As my mother occasionally reads this blog, I should not reveal that this is a very rude book indeed. OH BUT IT IS, MAM, and oh, I enjoyed it. Every character is a modern facsimile of a person in Wilde’s original – e.g. figurative painter Basil Hallward becomes conceptual video artist Baz, while Sibyl the Whitechapel actress becomes Herman the rent boy. Yes, this imitation, this homage, becomes a fully-fledged gay novel, and Self attracted criticism for writing it, him being a heterosexual gentleman after all. If he’d made these characters meaningless ciphers, I might have had reason to agree. But he doesn’t. And are writers meant to write about people who are exactly the same as they are? How calumnious (er, I think).
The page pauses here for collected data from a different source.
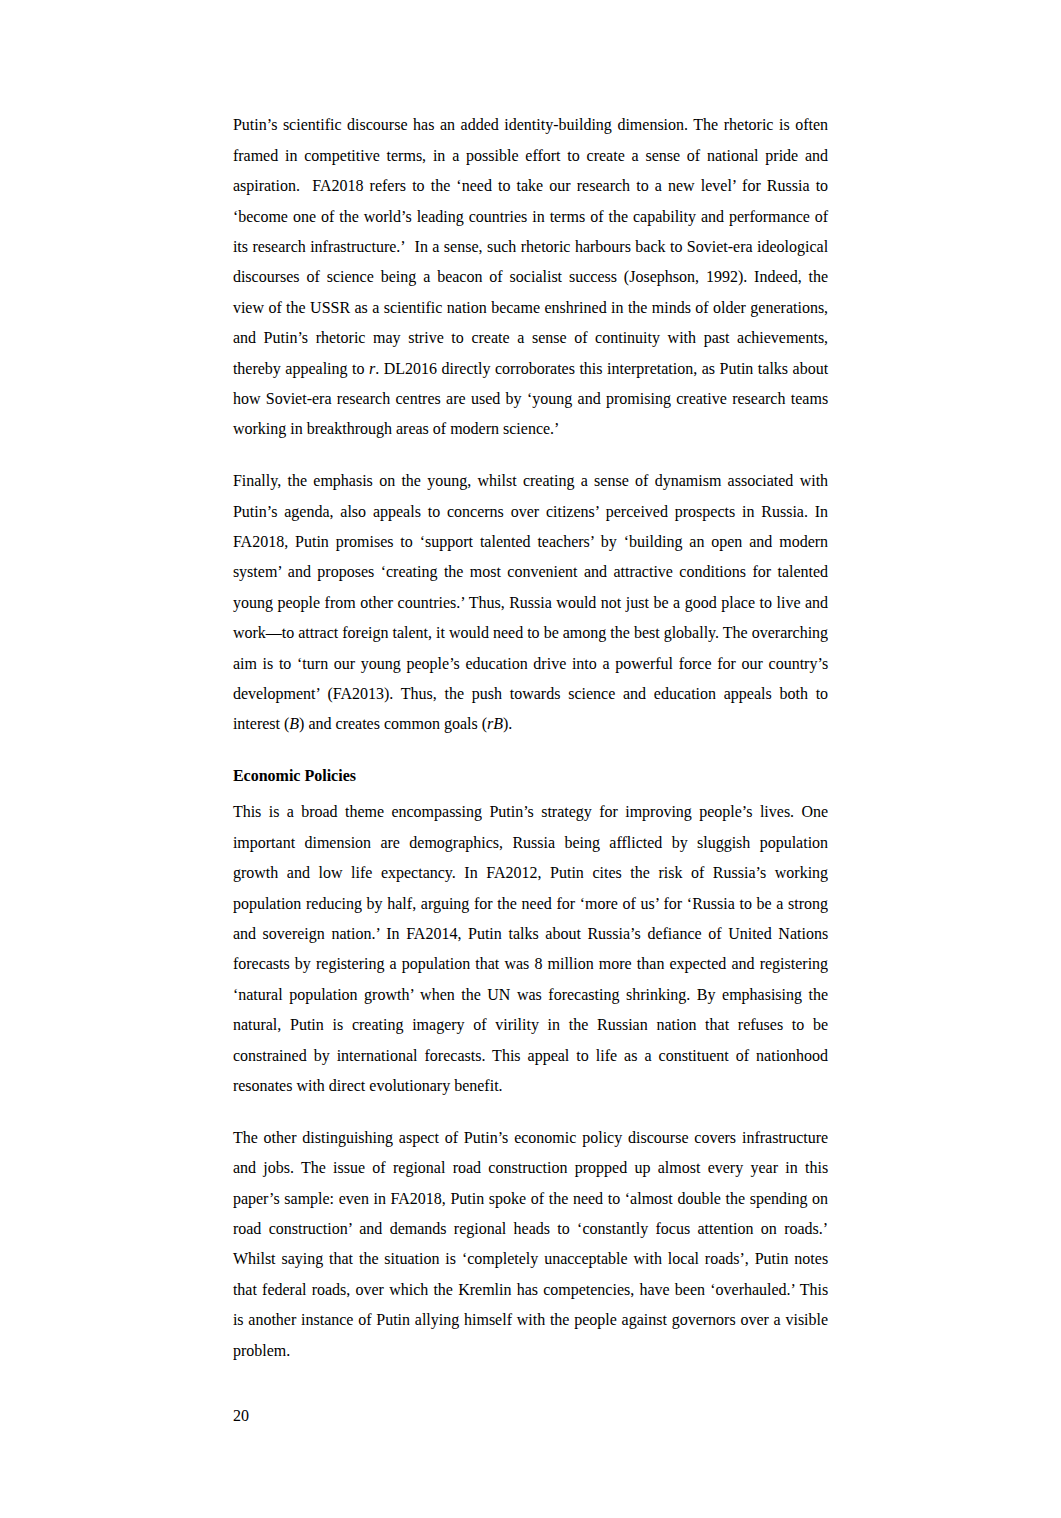Putin’s scientific discourse has an added identity-building dimension. The rhetoric is often framed in competitive terms, in a possible effort to create a sense of national pride and aspiration. FA2018 refers to the ‘need to take our research to a new level’ for Russia to ‘become one of the world’s leading countries in terms of the capability and performance of its research infrastructure.’ In a sense, such rhetoric harbours back to Soviet-era ideological discourses of science being a beacon of socialist success (Josephson, 1992). Indeed, the view of the USSR as a scientific nation became enshrined in the minds of older generations, and Putin’s rhetoric may strive to create a sense of continuity with past achievements, thereby appealing to r. DL2016 directly corroborates this interpretation, as Putin talks about how Soviet-era research centres are used by ‘young and promising creative research teams working in breakthrough areas of modern science.’
Finally, the emphasis on the young, whilst creating a sense of dynamism associated with Putin’s agenda, also appeals to concerns over citizens’ perceived prospects in Russia. In FA2018, Putin promises to ‘support talented teachers’ by ‘building an open and modern system’ and proposes ‘creating the most convenient and attractive conditions for talented young people from other countries.’ Thus, Russia would not just be a good place to live and work—to attract foreign talent, it would need to be among the best globally. The overarching aim is to ‘turn our young people’s education drive into a powerful force for our country’s development’ (FA2013). Thus, the push towards science and education appeals both to interest (B) and creates common goals (rB).
Economic Policies
This is a broad theme encompassing Putin’s strategy for improving people’s lives. One important dimension are demographics, Russia being afflicted by sluggish population growth and low life expectancy. In FA2012, Putin cites the risk of Russia’s working population reducing by half, arguing for the need for ‘more of us’ for ‘Russia to be a strong and sovereign nation.’ In FA2014, Putin talks about Russia’s defiance of United Nations forecasts by registering a population that was 8 million more than expected and registering ‘natural population growth’ when the UN was forecasting shrinking. By emphasising the natural, Putin is creating imagery of virility in the Russian nation that refuses to be constrained by international forecasts. This appeal to life as a constituent of nationhood resonates with direct evolutionary benefit.
The other distinguishing aspect of Putin’s economic policy discourse covers infrastructure and jobs. The issue of regional road construction propped up almost every year in this paper’s sample: even in FA2018, Putin spoke of the need to ‘almost double the spending on road construction’ and demands regional heads to ‘constantly focus attention on roads.’ Whilst saying that the situation is ‘completely unacceptable with local roads’, Putin notes that federal roads, over which the Kremlin has competencies, have been ‘overhauled.’ This is another instance of Putin allying himself with the people against governors over a visible problem.
20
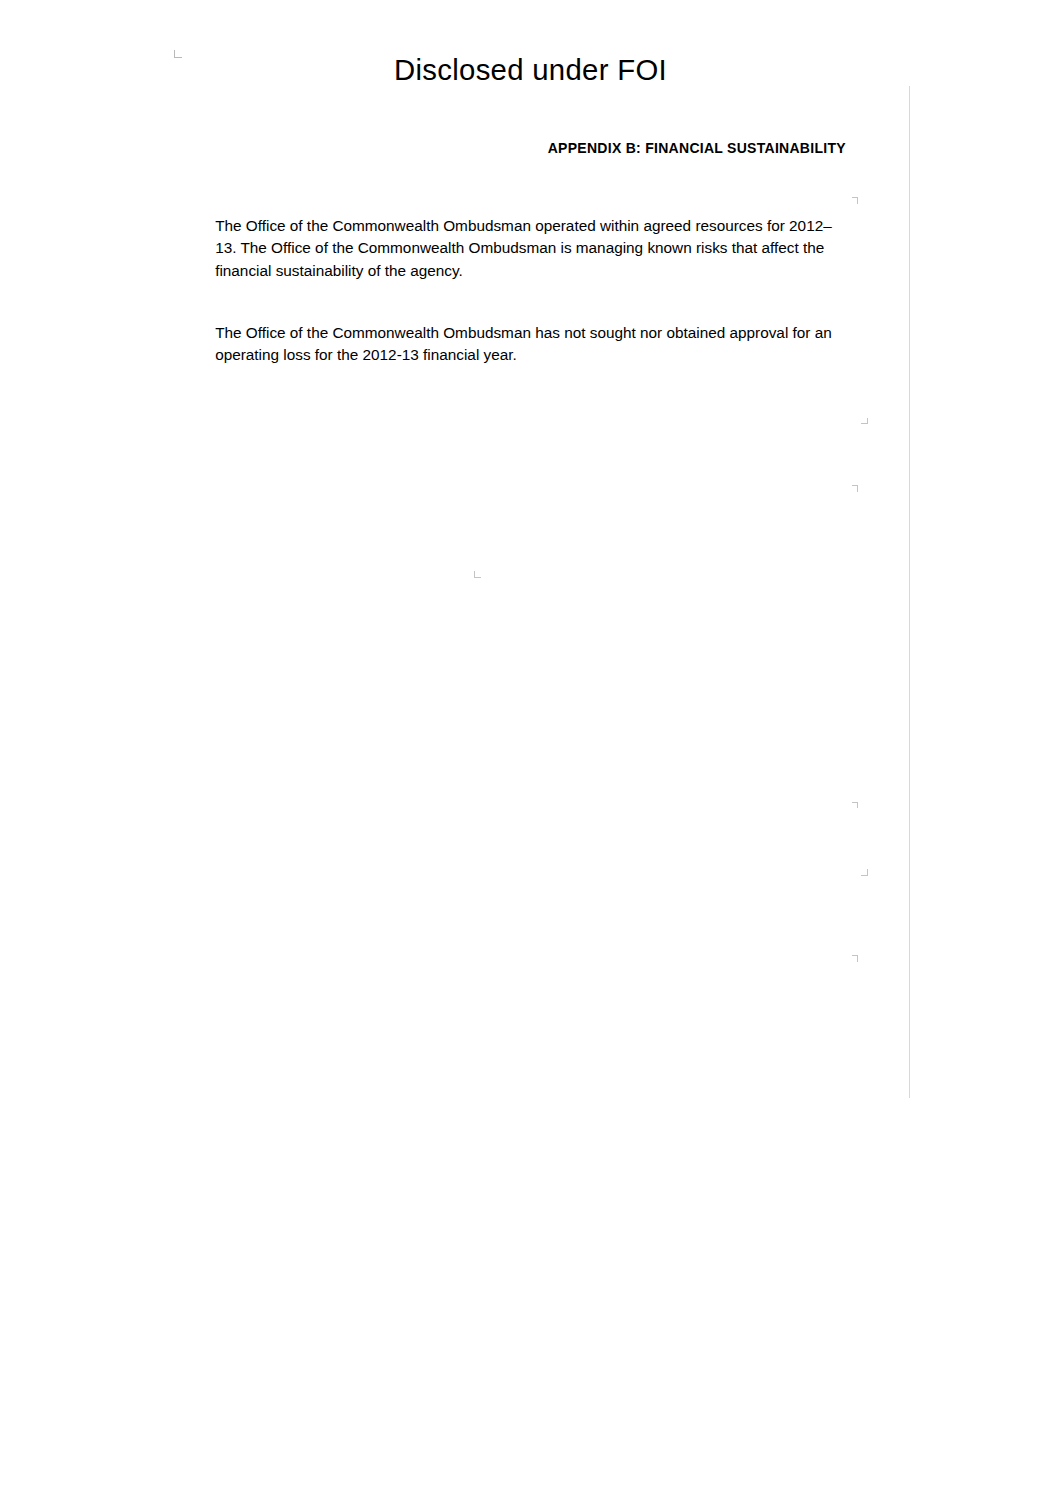Disclosed under FOI
APPENDIX B: FINANCIAL SUSTAINABILITY
The Office of the Commonwealth Ombudsman operated within agreed resources for 2012–13. The Office of the Commonwealth Ombudsman is managing known risks that affect the financial sustainability of the agency.
The Office of the Commonwealth Ombudsman has not sought nor obtained approval for an operating loss for the 2012-13 financial year.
I think not.

Two other things creep perniciously through this book: the arrival and impact of AIDS, and the life of Princess Diana, whose rollercoaster existence frames Dorian’s experience. This is another structural device that works – asomehow it shouldn’t, but Self’s writing is buoyant enough to make everything hang together with a dazzle.  (Reading Diana being described as “Her Royal Regurgitation” and “Thickie Spencer” were also timely this week, as Hilary Mantel’s LRB talk was being filleted by news agencies, pulled clean of its subtleties, and reappropriated, with no irony, by the papers she was criticising.) 

The way in which Self evokes the period between 1981 and 1997 is also refreshing, taking us from the fuggy days of early Thatcherism to the peculiar lightness of the Blairite mid-90s. Odd references to pop songs or news headlines never feel forced either, just part of the world circling around Dorian’s infuriatingly beautiful light.

Things only shift at the end, with an impressive twist that bent my mind backwards. In a busy week that saw me travelling to Norway, and back again, and speeding around London, I would love a clear fortnight, and some quietness, to take all of it in again. But for now, I’m happy reading interviews with Self about the book, and wonderful statements of his, like these: “The Picture Of Dorian Gray is the prophecy and Dorian is the fulfillment”. 

Will, you coruscatingly guignol bollock, you’ve done it again. And Dave, so you have you.